为了研究直升机发生沙盲时沙尘云在悬停流场中的状态和分布规律，采用基于雷诺平均Navier-Stokes方程和Menter 剪切应力输运（SST）k-ω湍流模型的数值模型，通过应用程序编程接口耦合基于Hertz-Mindlin （No Slip）碰撞接触模型的离散元模型，并基于"多球法"构建了更加真实的非球形沙尘颗粒，计算了沙尘颗粒在流场中的运动和分布状态。与可得到的试验结果进行对比，验证了数值方法的有效性，并进行了地效状态旋翼拉力系数、桨尖涡位置以及沙尘云形成的宏观轮廓图的计算。应用所建立的方法，对不同悬停高度的直升机地效流场进行了计算，给出了流场的涡量以及速度云图，着重对比了不同悬停高度下沙尘云中沙尘颗粒速度和分布情况，分析了地效流场对沙尘颗粒状态的影响及沙尘云的形成机理，并计算出了沙尘云宏观分布图。结果表明：流场中大部分沙尘颗粒只能在地表随流场扩散而并不能形成沙尘云；沙尘云中外层空间的沙尘浓度比内层高；位于桨盘平面下层区域的沙尘颗粒以径向运动为主，切向速度较小，而位于桨盘平面上层的沙尘颗粒速度方向各异，速度大小接近。

Formation mechanism of brownout in full-scale helicopter based on CFD-DEM couplings numerical simulation

To study the state and distribution of dust cloud in the hovering flow field of helicopter brownout, a numerical model based on Reynolds-averaged Navier-Stokes equations and Menter Shear Stress Transport (SST) k-ω turbulence model and a discrete element model based on Hertz-Mindlin (No Slip) contact model are coupled through the application programming interface. A more realistic model is constructed based on the multi-sphere method, and non-spherical dust particles are used to calculate the motion and distribution in the flow field. The effectiveness of the approach is verified by comparing the numerical results with the available experimental results. The drag coefficient of the rotor in the in-ground effect, the position of the tip vortices and the macroscopic outline of the dust cloud are calculated. By using the established method, the in-ground effect flow field of helicopters at different hovering altitudes is calculated. The vorticity and velocity contour of the flow field are obtained. The velocity and distribution of dust particles in dust clouds at different hovering altitudes are compared.

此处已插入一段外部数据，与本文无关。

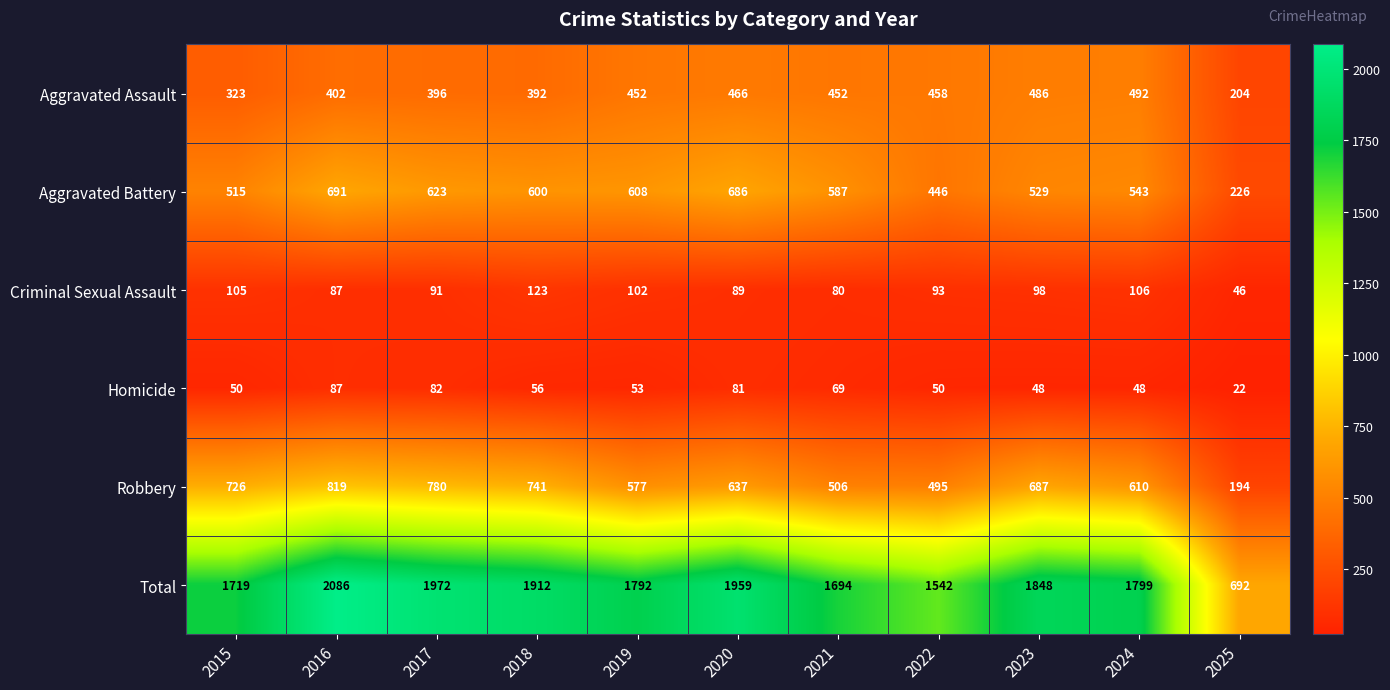

At which category is the sum across all series the highest?

2016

The influence of ground effect flow field on the state of dust particles and the formation mechanism of dust clouds are analyzed. The macroscopic distribution of dust clouds are also obtained. The results show that most of the dust particles in the flow field can only diffuse with the flow field on the ground, but can not form dust clouds. The concentration of dust in outer space is higher than that in inner space. The dust particles located in the lower region of the rotor disk move mainly in the radial direction with smaller tangential velocity, while the velocity of the dust particles located in the upper region of the rotor disk are different in direction and close in magnitude.